- [Data]

=-=-=-=-=

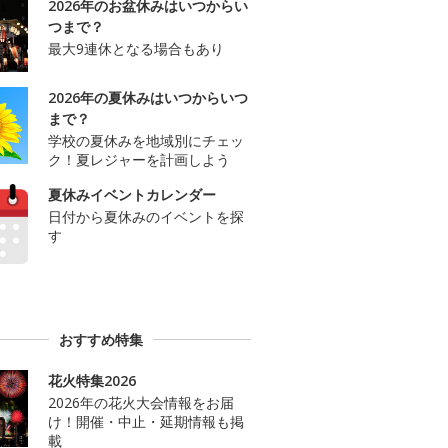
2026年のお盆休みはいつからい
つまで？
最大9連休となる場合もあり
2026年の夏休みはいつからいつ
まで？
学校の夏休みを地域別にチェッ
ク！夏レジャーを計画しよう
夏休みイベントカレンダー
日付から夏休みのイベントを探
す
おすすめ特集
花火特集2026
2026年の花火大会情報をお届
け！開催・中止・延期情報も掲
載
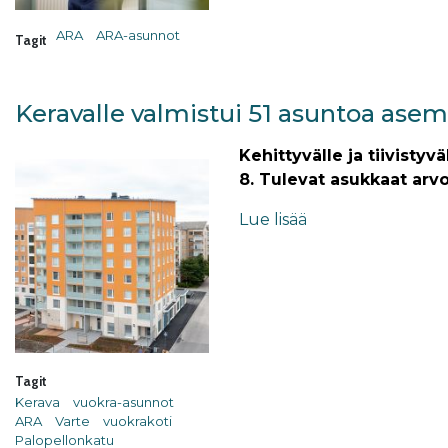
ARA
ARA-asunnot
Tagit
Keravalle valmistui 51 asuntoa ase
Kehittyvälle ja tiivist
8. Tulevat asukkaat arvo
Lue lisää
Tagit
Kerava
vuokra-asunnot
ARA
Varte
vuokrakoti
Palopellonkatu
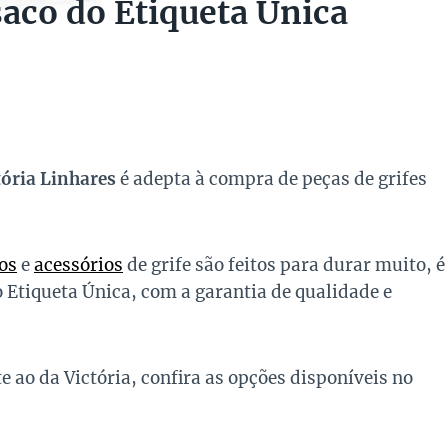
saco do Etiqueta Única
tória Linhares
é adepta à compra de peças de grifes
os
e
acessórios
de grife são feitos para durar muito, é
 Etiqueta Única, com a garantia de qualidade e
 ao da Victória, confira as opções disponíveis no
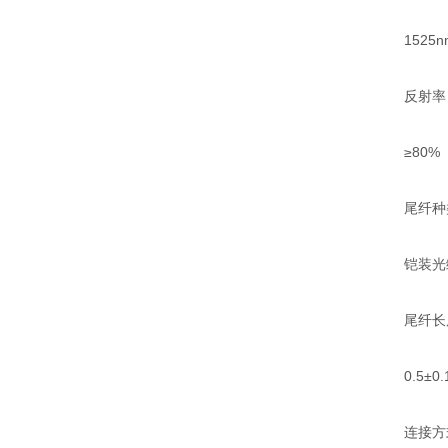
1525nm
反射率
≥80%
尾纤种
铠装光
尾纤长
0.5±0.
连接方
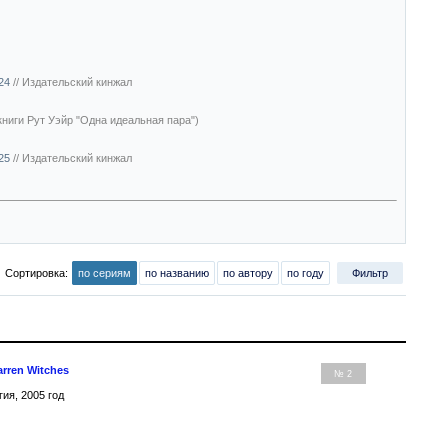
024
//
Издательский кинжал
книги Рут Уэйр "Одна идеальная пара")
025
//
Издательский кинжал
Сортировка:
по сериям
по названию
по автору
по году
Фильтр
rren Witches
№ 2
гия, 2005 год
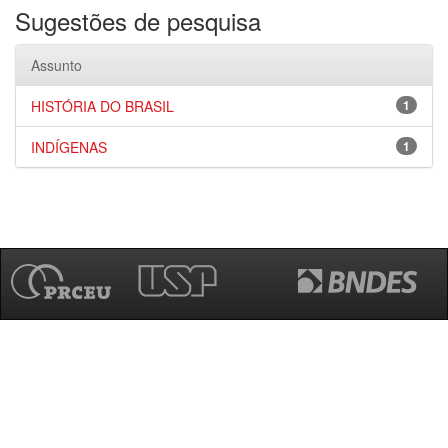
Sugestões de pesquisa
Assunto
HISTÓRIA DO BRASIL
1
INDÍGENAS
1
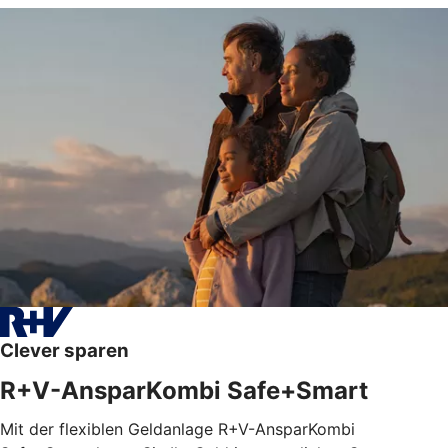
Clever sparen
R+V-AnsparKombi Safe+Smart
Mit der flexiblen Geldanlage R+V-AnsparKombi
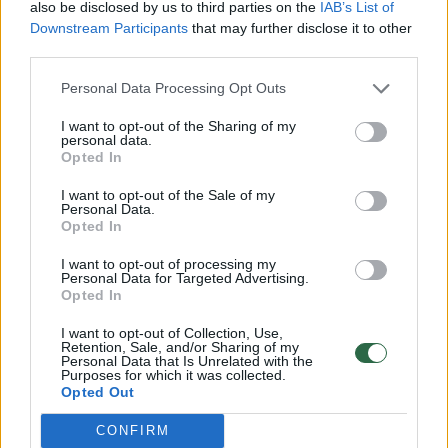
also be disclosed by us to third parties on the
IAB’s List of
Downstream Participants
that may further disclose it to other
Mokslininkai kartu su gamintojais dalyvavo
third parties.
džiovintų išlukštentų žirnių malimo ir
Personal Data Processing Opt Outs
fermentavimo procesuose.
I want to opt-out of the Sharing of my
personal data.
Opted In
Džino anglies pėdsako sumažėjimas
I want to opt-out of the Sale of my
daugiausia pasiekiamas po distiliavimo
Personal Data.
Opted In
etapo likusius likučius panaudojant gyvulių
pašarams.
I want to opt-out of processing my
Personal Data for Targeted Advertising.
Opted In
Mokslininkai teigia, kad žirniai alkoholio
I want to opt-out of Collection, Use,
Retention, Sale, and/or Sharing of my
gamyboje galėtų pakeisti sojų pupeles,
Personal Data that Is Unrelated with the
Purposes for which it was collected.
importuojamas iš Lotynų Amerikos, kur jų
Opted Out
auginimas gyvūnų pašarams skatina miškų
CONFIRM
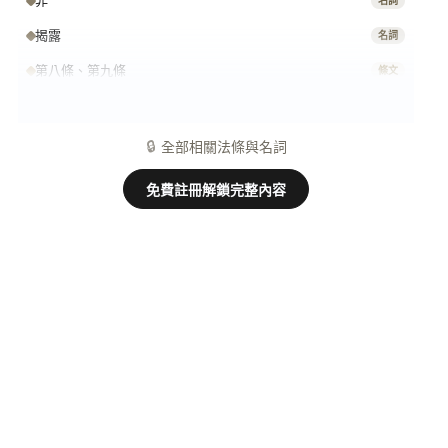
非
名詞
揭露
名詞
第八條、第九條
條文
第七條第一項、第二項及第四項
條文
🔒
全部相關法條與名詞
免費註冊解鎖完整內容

=-=-=-=-=

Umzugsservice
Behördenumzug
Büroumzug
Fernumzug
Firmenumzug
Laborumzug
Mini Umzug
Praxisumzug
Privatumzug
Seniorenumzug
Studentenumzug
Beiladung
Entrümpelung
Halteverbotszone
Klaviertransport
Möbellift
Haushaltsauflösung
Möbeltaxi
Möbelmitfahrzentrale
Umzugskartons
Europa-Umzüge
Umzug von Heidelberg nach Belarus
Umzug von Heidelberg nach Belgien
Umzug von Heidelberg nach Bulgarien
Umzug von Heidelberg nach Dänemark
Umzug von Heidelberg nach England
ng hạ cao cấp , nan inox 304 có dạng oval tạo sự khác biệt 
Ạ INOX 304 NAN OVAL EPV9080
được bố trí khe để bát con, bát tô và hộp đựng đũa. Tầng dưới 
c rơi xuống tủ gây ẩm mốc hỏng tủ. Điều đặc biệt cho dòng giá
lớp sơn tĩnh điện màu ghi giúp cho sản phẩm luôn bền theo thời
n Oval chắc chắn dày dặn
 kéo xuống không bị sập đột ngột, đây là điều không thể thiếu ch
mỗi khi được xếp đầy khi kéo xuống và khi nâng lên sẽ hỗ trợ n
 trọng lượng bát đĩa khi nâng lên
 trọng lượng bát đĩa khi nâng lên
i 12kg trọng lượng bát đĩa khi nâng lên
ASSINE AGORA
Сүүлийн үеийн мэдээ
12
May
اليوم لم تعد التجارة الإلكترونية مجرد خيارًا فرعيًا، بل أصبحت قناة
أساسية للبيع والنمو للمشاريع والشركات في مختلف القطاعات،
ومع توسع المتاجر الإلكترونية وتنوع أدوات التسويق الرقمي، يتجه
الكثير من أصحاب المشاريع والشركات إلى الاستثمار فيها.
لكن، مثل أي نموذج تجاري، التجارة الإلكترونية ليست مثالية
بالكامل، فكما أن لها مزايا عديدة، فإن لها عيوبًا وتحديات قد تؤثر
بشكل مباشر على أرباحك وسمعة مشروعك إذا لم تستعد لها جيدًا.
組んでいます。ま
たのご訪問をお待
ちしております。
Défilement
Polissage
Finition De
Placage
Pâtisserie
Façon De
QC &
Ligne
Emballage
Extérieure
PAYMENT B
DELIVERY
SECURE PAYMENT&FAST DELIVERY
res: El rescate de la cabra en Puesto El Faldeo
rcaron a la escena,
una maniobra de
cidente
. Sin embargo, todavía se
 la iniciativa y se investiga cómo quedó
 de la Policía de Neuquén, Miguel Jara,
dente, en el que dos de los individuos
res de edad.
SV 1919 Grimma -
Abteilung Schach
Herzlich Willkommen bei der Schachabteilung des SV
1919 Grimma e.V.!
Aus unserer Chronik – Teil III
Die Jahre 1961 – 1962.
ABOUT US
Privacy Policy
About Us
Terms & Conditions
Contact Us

=-=-=-=-=

Tally the lines of the material above that contain the word "والشركات" and report the total alone.

- [Written response] 2